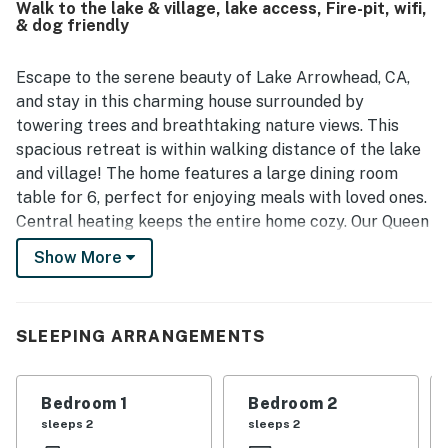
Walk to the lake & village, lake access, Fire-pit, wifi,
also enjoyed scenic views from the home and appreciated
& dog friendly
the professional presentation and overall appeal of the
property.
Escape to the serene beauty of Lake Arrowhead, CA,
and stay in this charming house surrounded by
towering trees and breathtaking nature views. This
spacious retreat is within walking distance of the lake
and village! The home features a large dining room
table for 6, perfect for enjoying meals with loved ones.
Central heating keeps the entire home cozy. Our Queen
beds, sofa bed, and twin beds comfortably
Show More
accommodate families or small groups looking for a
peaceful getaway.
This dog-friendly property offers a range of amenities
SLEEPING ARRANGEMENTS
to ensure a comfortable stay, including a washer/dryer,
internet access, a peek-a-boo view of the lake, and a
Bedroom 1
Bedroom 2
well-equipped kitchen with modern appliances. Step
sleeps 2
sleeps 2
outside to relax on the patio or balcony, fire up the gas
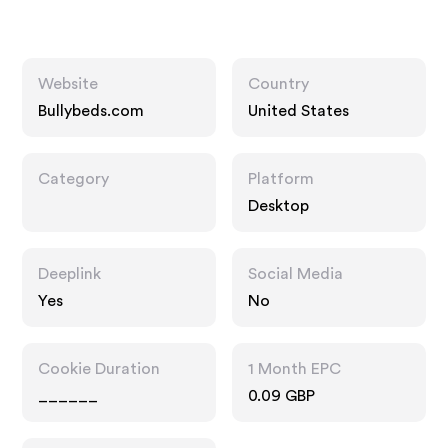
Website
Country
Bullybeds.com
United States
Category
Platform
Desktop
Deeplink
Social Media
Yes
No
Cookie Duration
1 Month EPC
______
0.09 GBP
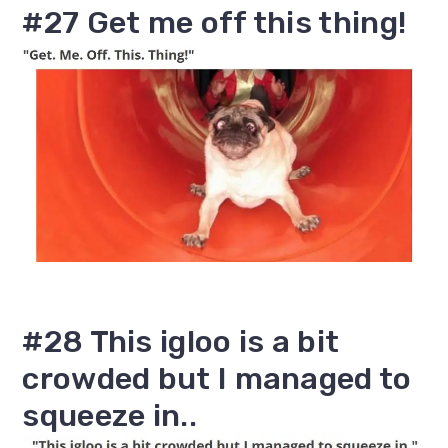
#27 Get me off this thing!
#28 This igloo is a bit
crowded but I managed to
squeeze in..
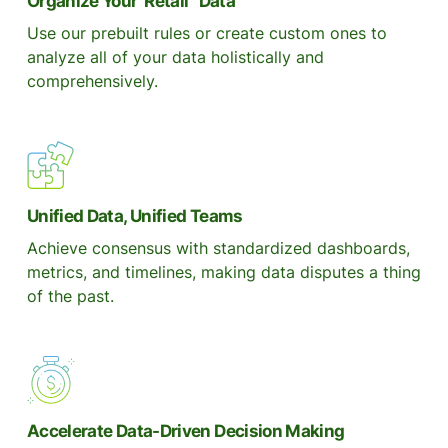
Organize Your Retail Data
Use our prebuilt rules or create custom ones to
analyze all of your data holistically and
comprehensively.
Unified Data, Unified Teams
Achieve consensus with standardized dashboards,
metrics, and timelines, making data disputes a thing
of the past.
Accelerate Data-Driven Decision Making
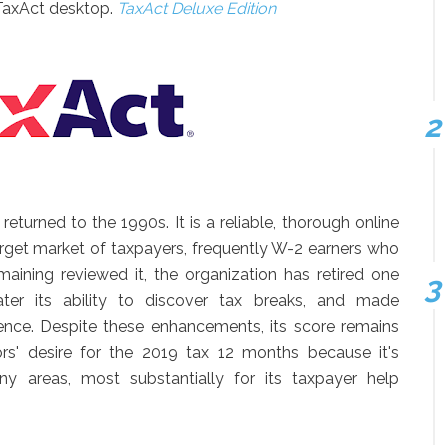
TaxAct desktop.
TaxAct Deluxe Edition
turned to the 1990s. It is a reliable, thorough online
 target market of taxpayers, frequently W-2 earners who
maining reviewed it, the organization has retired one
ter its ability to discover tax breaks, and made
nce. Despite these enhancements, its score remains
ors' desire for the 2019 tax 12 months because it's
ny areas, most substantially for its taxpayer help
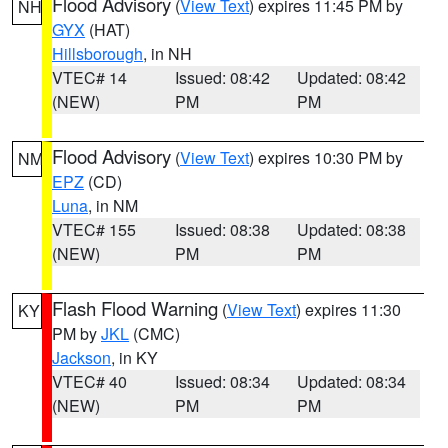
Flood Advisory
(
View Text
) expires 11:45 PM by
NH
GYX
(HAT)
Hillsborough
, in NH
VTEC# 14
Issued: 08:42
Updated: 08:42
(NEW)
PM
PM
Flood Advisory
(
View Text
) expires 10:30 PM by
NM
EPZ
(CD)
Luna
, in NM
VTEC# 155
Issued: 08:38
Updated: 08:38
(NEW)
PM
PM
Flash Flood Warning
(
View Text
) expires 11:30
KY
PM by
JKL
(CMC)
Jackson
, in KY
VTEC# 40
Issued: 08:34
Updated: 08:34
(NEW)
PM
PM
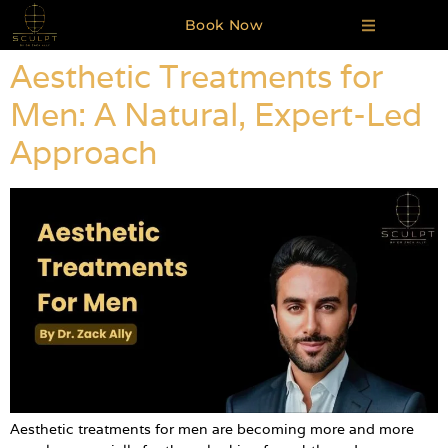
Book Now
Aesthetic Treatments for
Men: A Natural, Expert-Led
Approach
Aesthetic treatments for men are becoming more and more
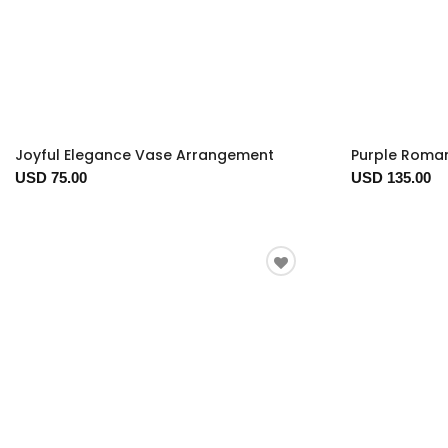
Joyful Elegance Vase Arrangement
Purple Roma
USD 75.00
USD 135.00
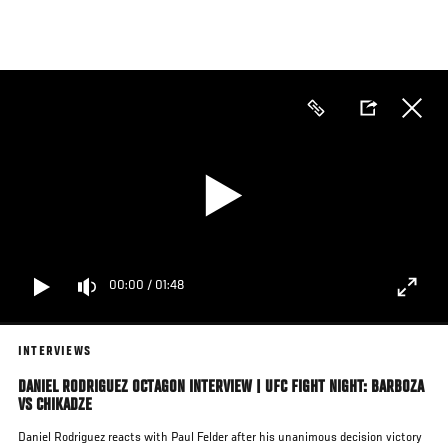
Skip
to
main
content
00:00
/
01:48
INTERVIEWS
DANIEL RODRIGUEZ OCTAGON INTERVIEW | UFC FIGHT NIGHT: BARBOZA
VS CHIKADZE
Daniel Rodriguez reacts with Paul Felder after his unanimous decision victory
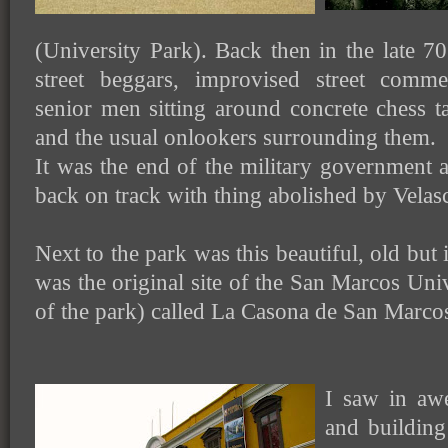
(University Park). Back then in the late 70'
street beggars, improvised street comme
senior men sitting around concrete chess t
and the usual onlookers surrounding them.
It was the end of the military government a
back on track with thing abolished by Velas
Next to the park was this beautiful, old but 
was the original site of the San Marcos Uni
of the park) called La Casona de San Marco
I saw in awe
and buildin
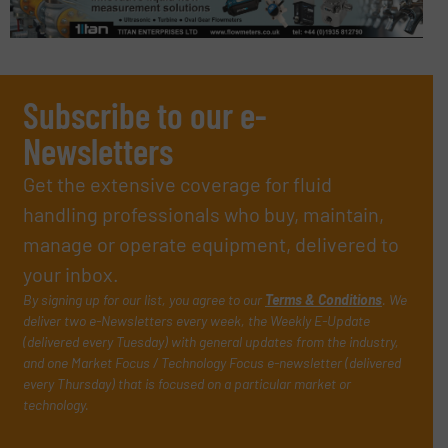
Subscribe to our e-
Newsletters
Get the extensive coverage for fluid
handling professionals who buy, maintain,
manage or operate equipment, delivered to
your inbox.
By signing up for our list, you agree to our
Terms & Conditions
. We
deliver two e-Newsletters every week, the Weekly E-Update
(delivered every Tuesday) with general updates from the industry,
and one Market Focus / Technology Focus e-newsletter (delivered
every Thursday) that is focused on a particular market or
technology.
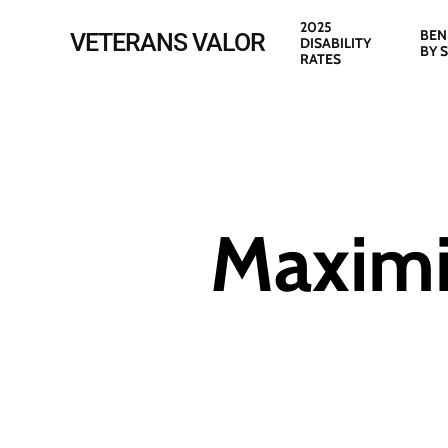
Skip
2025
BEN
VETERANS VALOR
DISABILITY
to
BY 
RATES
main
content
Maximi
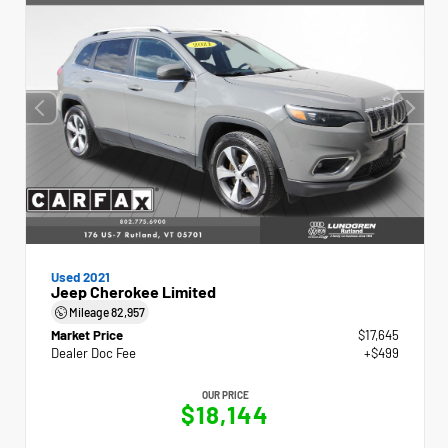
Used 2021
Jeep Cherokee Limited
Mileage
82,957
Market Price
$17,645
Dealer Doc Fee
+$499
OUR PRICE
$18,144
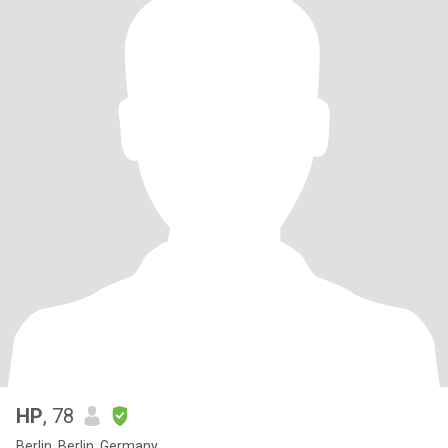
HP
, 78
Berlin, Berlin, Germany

···

PROBLEM TO WORK ON: Copy the items from their beginning through the line containing "to ensure a", inclusive, and swap "retreat" for "hideaway" while leaving every other word as it stands. Leave the pictures out of your answer.

TASK OUTPUT:
Walk to the lake & village, lake access, Fire-pit, wifi,
also enjoyed scenic views from the home and appreciated
& dog friendly
the professional presentation and overall appeal of the
property.
Escape to the serene beauty of Lake Arrowhead, CA,
and stay in this charming house surrounded by
towering trees and breathtaking nature views. This
spacious hideaway is within walking distance of the lake
and village! The home features a large dining room
table for 6, perfect for enjoying meals with loved ones.
Central heating keeps the entire home cozy. Our Queen
beds, sofa bed, and twin beds comfortably
Show More
accommodate families or small groups looking for a
peaceful getaway.
This dog-friendly property offers a range of amenities
SLEEPING ARRANGEMENTS
to ensure a comfortable stay, including a washer/dryer,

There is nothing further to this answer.